[CRYPTO] High level API for Common crypto

[Giorgio Zoppi <gi...@gmail.com>]

Dear all,
I have been really happy to see an effort for a crypto api in apache.org,
so i decided to provide for comment a design of an high level. Many
cryptosystem around the world are using hardware security modules so the
idea to integrate the that in an opensource api is pretty cool. In the
attached image you may see the first raw design.
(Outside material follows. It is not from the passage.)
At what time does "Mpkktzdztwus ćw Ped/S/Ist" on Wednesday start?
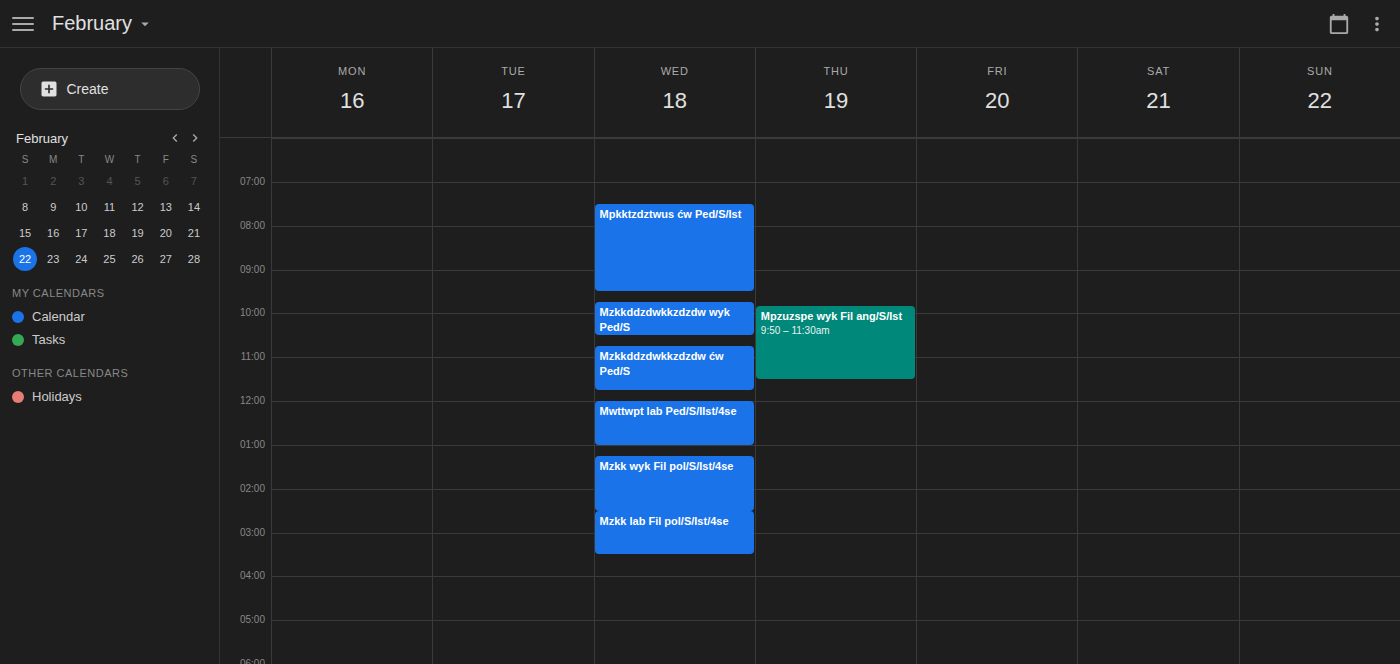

I will explain the
rational:
1. CryptoOperation: this is the interface that you want to extend for your
own operation. That they may be simple or composite. In the cryptoworld you
may want to execute and AES and than from that cipherered you may want do
something else, an xor with some padding for example. So it is nice to
provide composite for this reason. Or another example Create a key pair
with NIST 192 and than sign some data.
2. SimpleCryptoOperation: AESCiphering, ECPublicKeyCrreating. A single shot
of execution.
3. CompoundCryptoOperation: a composite (a la compositte design pattern) of
single operation. The executor of the operation will get the output of the
first operation as input of the second operation.
4. CryptoProcessor: An executor of cryptographic operation (simple or
composite) potentially may be local or remote. The CryptoProcessor is the
interface.
5. OpenSSLCryptoProcessor: this the backend of the CryptoProcessor
6. PKCS11CryptoProcessor: this is the backend for any PCKS11 device for the
processor. For example Luna SafeNet HSM, Thales HSM or SoftHSM.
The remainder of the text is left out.